Als feminist en kunstliefhebber kan ik mijn hart ophalen; nooit eerder was er zoveel aandacht voor vrouwelijke kunstenaars. Zo zag ik dit voorjaar tentoonstellingen met het werk van onder meer Kati Horna (Cobra Museum) en Maria Lasnig (Stedelijk Museum Amsterdam) en bezocht ik vandaag opnieuw het Cobra Museum voor Nieuwe Nuances, een tentoonstelling over vrouwelijke kunstenaars rondom de kunstbeweging Cobra.
Mijn interesse voor vrouwen in de kunst werd vorig jaar nieuw leven ingeblazen, toen ik in het Groninger Museum een tentoonstelling bezocht over De Ploeg. Tussen de schilderijen hingen een paar werken van Alida Pott. Ze fascineerden mij, maar meer nog raakte ik benieuwd naar hun maker.

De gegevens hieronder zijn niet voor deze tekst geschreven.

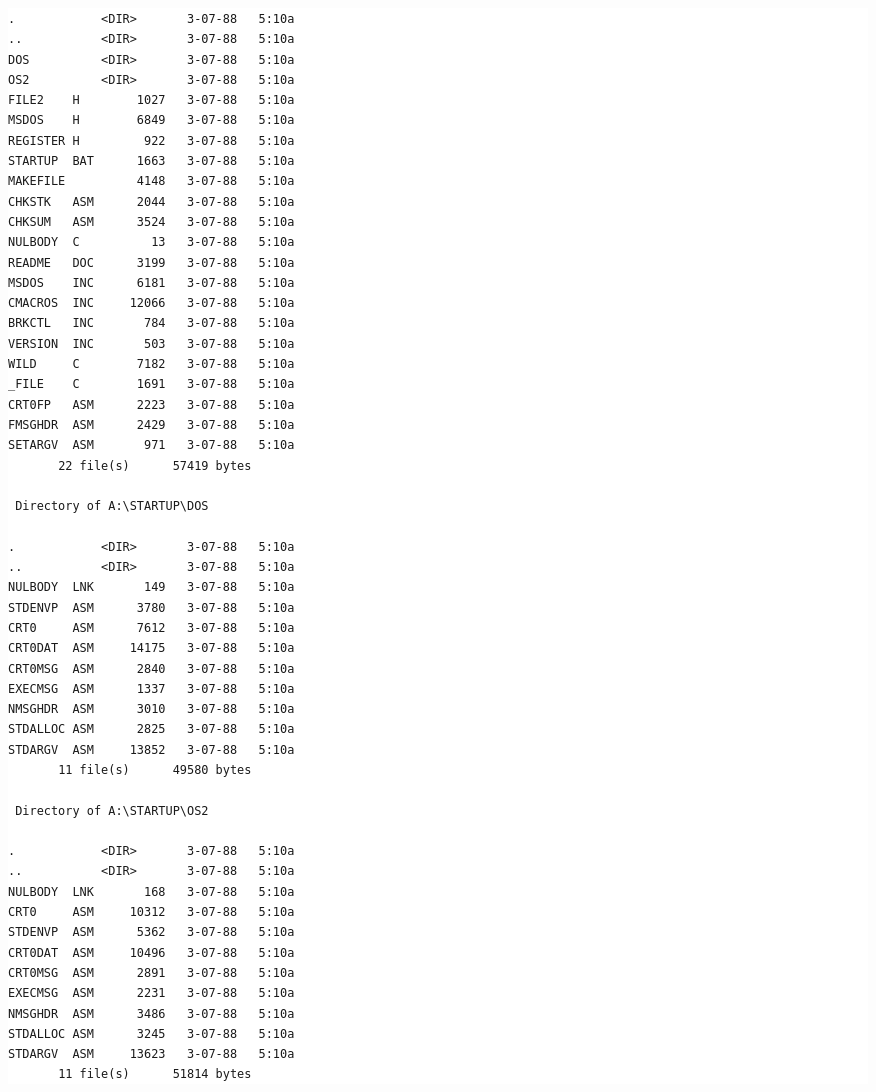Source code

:    .            <DIR>       3-07-88   5:10a
    ..           <DIR>       3-07-88   5:10a
    DOS          <DIR>       3-07-88   5:10a
    OS2          <DIR>       3-07-88   5:10a
    FILE2    H        1027   3-07-88   5:10a
    MSDOS    H        6849   3-07-88   5:10a
    REGISTER H         922   3-07-88   5:10a
    STARTUP  BAT      1663   3-07-88   5:10a
    MAKEFILE          4148   3-07-88   5:10a
    CHKSTK   ASM      2044   3-07-88   5:10a
    CHKSUM   ASM      3524   3-07-88   5:10a
    NULBODY  C          13   3-07-88   5:10a
    README   DOC      3199   3-07-88   5:10a
    MSDOS    INC      6181   3-07-88   5:10a
    CMACROS  INC     12066   3-07-88   5:10a
    BRKCTL   INC       784   3-07-88   5:10a
    VERSION  INC       503   3-07-88   5:10a
    WILD     C        7182   3-07-88   5:10a
    _FILE    C        1691   3-07-88   5:10a
    CRT0FP   ASM      2223   3-07-88   5:10a
    FMSGHDR  ASM      2429   3-07-88   5:10a
    SETARGV  ASM       971   3-07-88   5:10a
           22 file(s)      57419 bytes

     Directory of A:\STARTUP\DOS

    .            <DIR>       3-07-88   5:10a
    ..           <DIR>       3-07-88   5:10a
    NULBODY  LNK       149   3-07-88   5:10a
    STDENVP  ASM      3780   3-07-88   5:10a
    CRT0     ASM      7612   3-07-88   5:10a
    CRT0DAT  ASM     14175   3-07-88   5:10a
    CRT0MSG  ASM      2840   3-07-88   5:10a
    EXECMSG  ASM      1337   3-07-88   5:10a
    NMSGHDR  ASM      3010   3-07-88   5:10a
    STDALLOC ASM      2825   3-07-88   5:10a
    STDARGV  ASM     13852   3-07-88   5:10a
           11 file(s)      49580 bytes

     Directory of A:\STARTUP\OS2

    .            <DIR>       3-07-88   5:10a
    ..           <DIR>       3-07-88   5:10a
    NULBODY  LNK       168   3-07-88   5:10a
    CRT0     ASM     10312   3-07-88   5:10a
    STDENVP  ASM      5362   3-07-88   5:10a
    CRT0DAT  ASM     10496   3-07-88   5:10a
    CRT0MSG  ASM      2891   3-07-88   5:10a
    EXECMSG  ASM      2231   3-07-88   5:10a
    NMSGHDR  ASM      3486   3-07-88   5:10a
    STDALLOC ASM      3245   3-07-88   5:10a
    STDARGV  ASM     13623   3-07-88   5:10a
           11 file(s)      51814 bytes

Ik had nog nooit van Alida Pott gehoord. Dat bleek niet zo gek, want na haar huwelijk met George Martens stopte Pott met schilderen. Toen zij vervolgens op 43-jarige leeftijd stierf, stopte Martens haar werk weg in de kelder – uit desinteresse, liefdesverdriet, rouw…? Wie zal het zeggen. Het werk, dat ten tijde van De Ploeg zeer veel waardering had gekregen, werd in ieder geval lange tijd niet meer getoond. Pas in 1981 – twee jaar na de dood van Martens – werd haar werk herontdekt en tentoongesteld.
Helaas blijken vergetelheid en onderwaardering het lot te zijn van een groot aantal vrouwelijke kunstenaars, maar het lijkt erop dat musea momenteel een inhaalslag maken en vrouwelijke kunstenaars (met terugwerkende kracht) de erkenning geven die zij verdienen.
Mocht je deze zomer nog gebruik willen maken van je museumjaarkaart, ga dan zeker even langs het Cobra Museum voor Nieuwe Nuances. Of reis af naar het Stedelijk Museum Schiedam, waar je het werk van tien vrouwelijke avant-garde kunstenaars kunt bewonderen in de tentoonstelling Meesterlijke vrouwen. Ik ga dat in ieder geval doen, om mijn feministische kunsthart op te halen.